Give back the data below word for word. Any image in it should be left out.

PROVIDED DATA:
- Opening Delimiter -

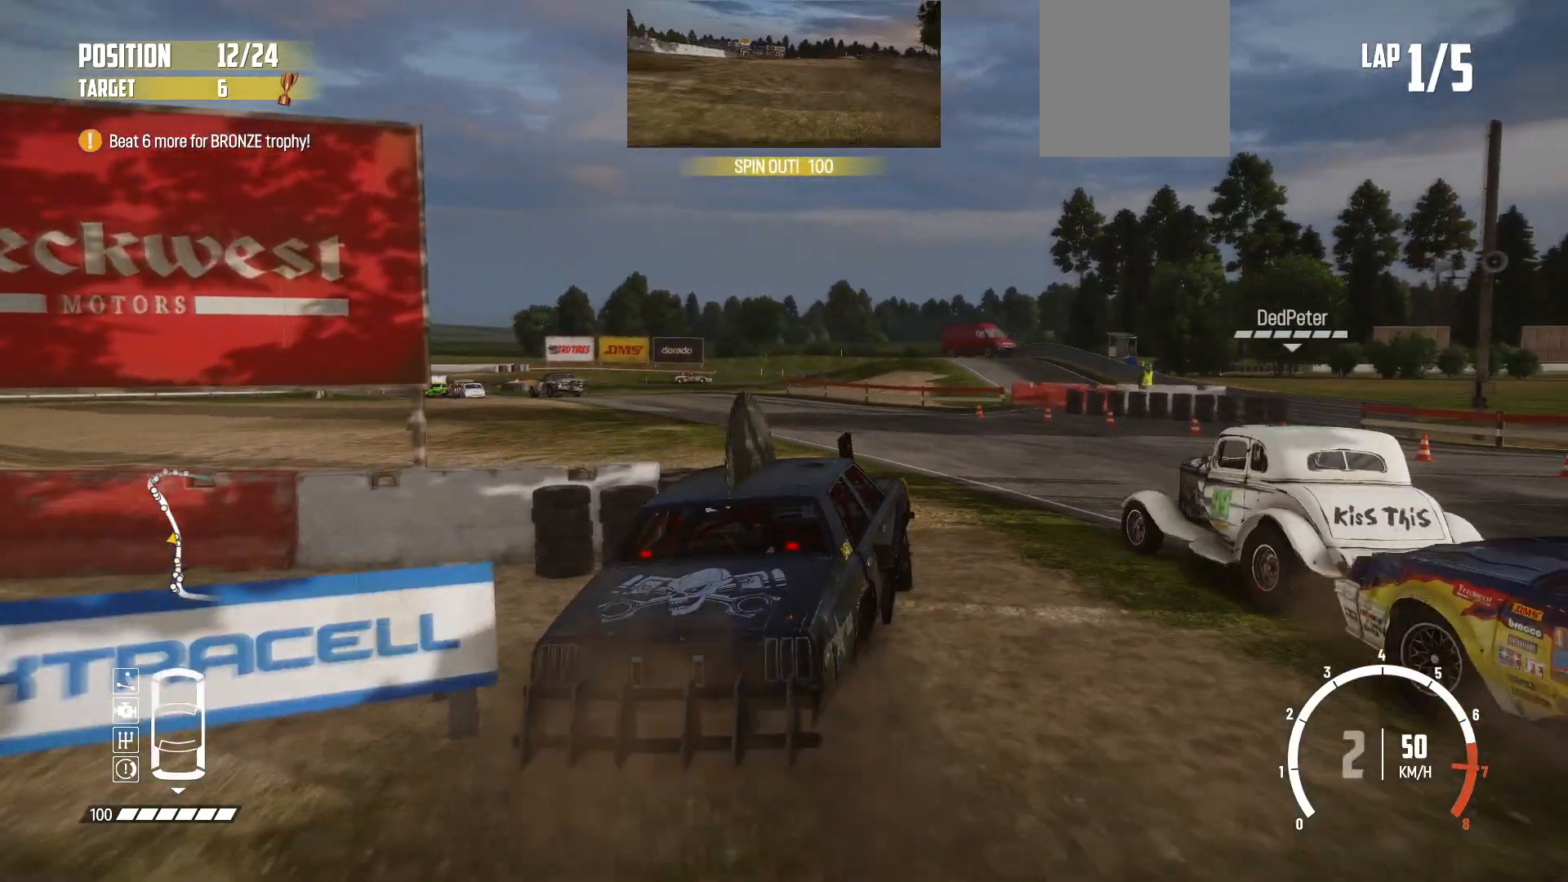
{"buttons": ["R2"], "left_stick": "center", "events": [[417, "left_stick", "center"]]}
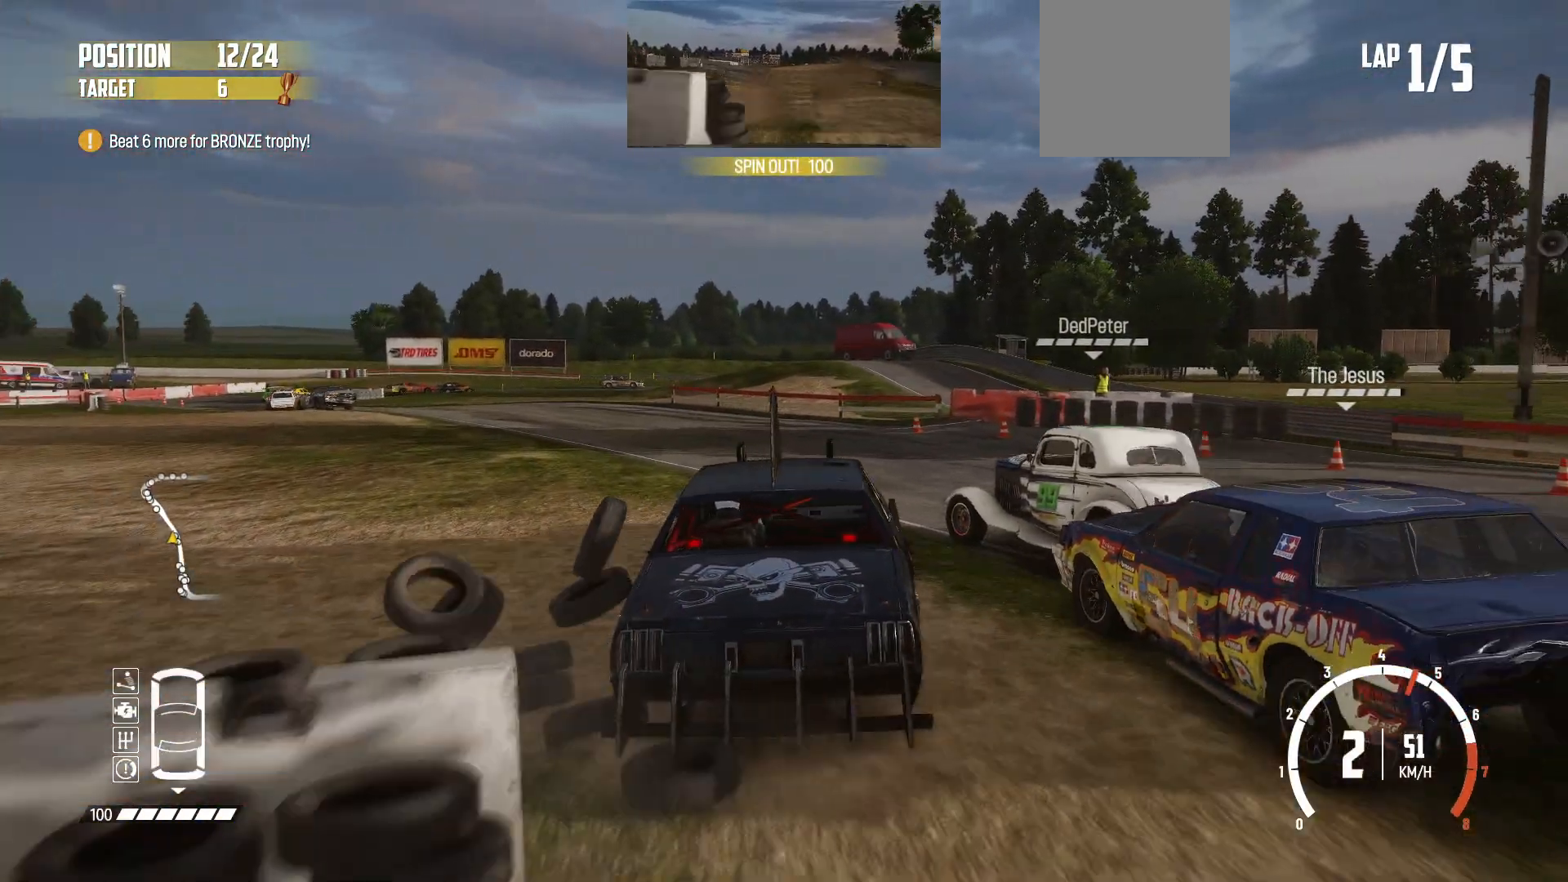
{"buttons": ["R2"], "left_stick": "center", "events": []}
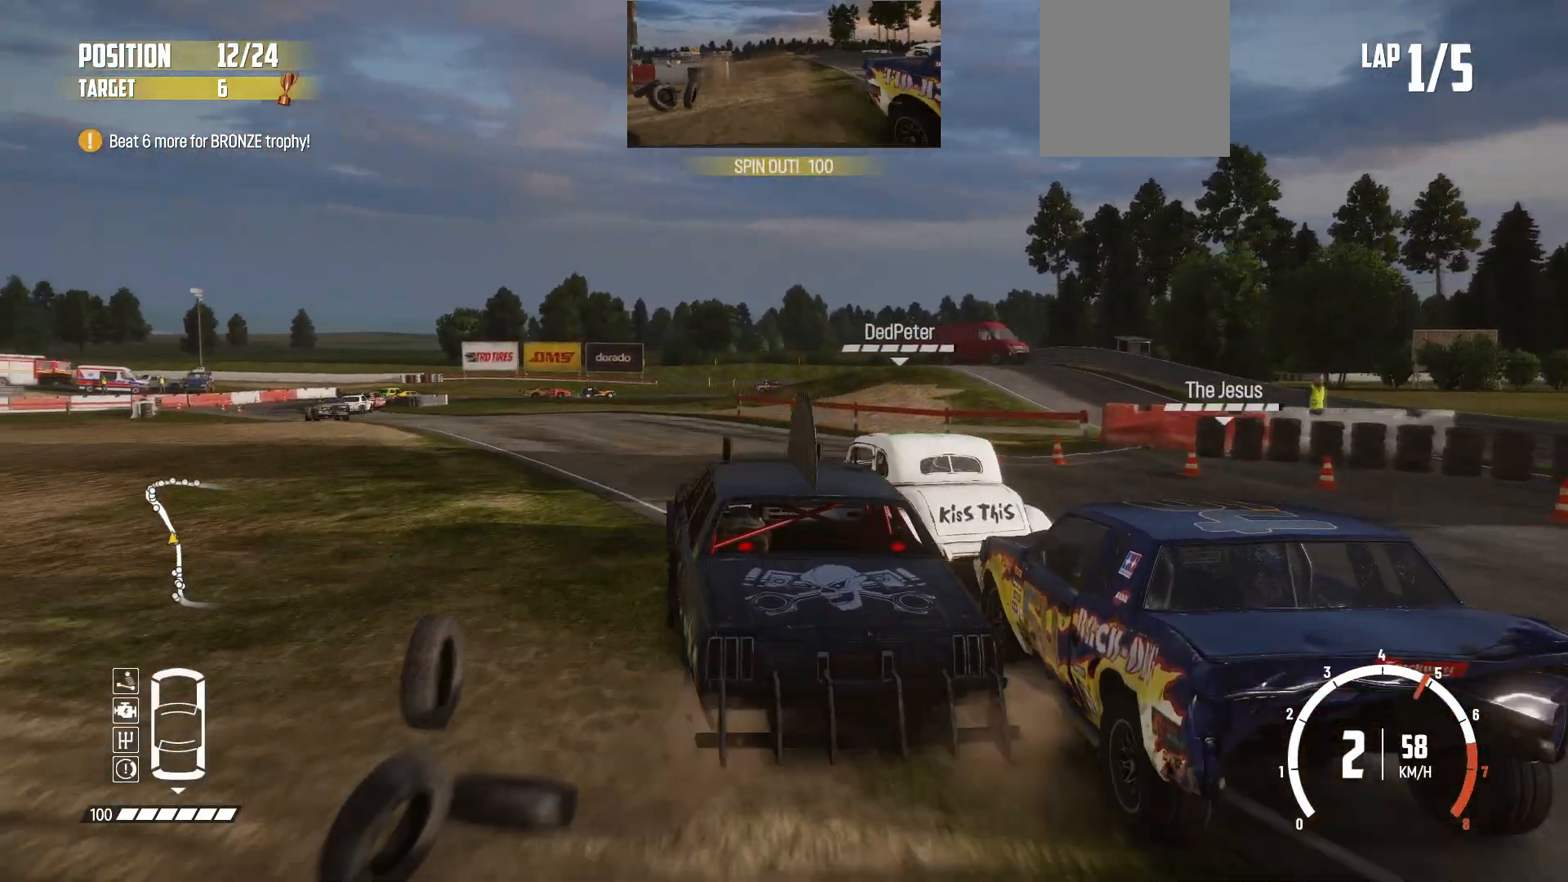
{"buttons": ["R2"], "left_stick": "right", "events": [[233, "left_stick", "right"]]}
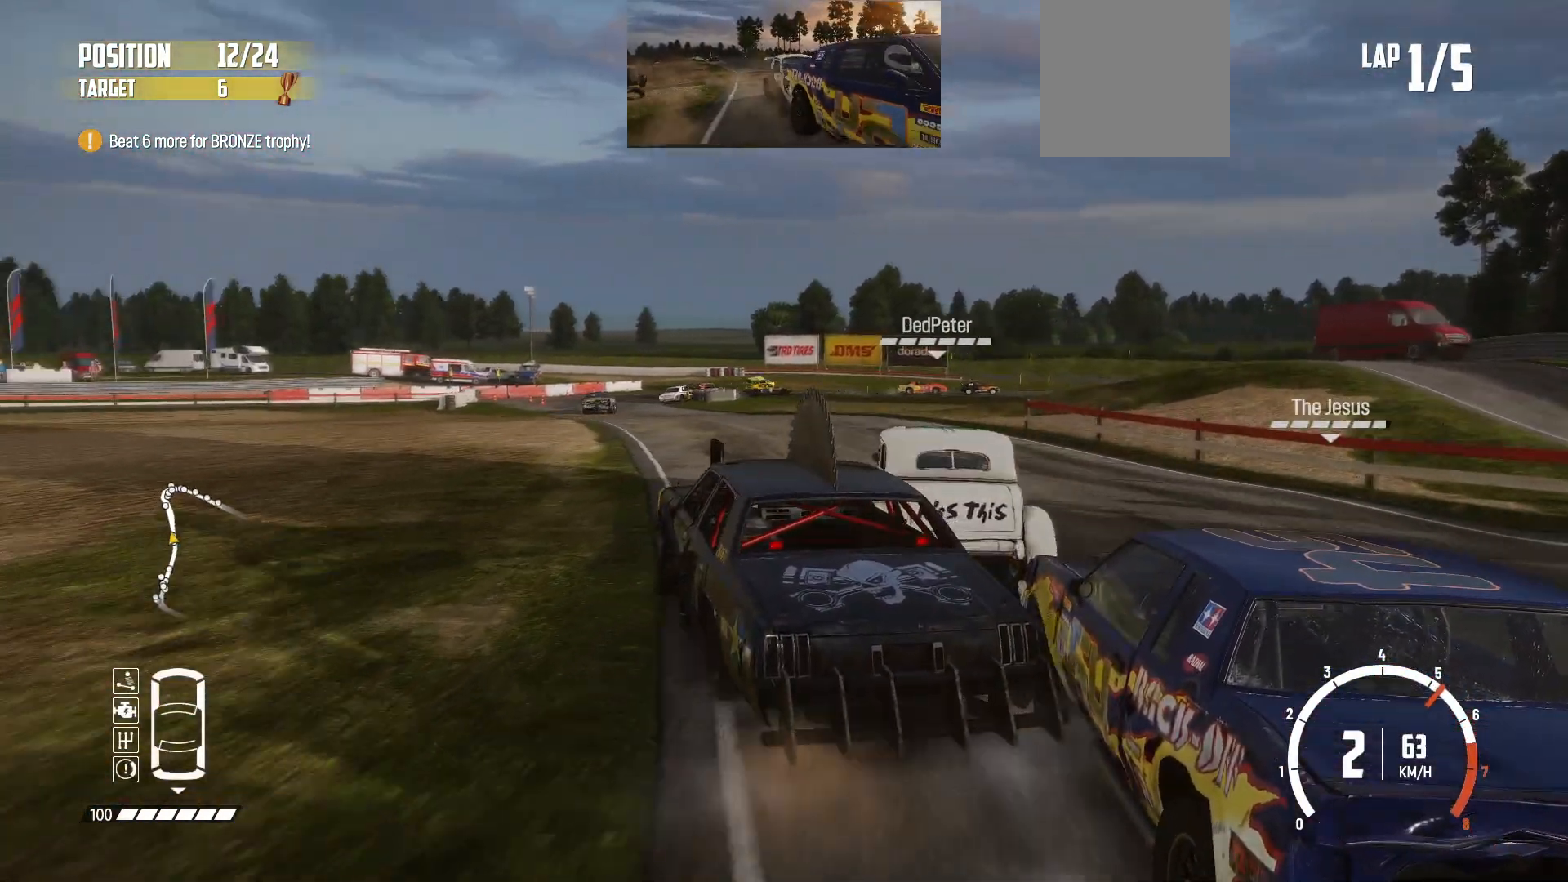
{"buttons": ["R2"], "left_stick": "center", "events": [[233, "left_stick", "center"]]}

- Closing Delimiter -

RESPONSE TO THIS TASK:
{"buttons": ["R2"], "left_stick": "center", "events": [[417, "left_stick", "center"]]}
{"buttons": ["R2"], "left_stick": "center", "events": []}
{"buttons": ["R2"], "left_stick": "right", "events": [[233, "left_stick", "right"]]}
{"buttons": ["R2"], "left_stick": "center", "events": [[233, "left_stick", "center"]]}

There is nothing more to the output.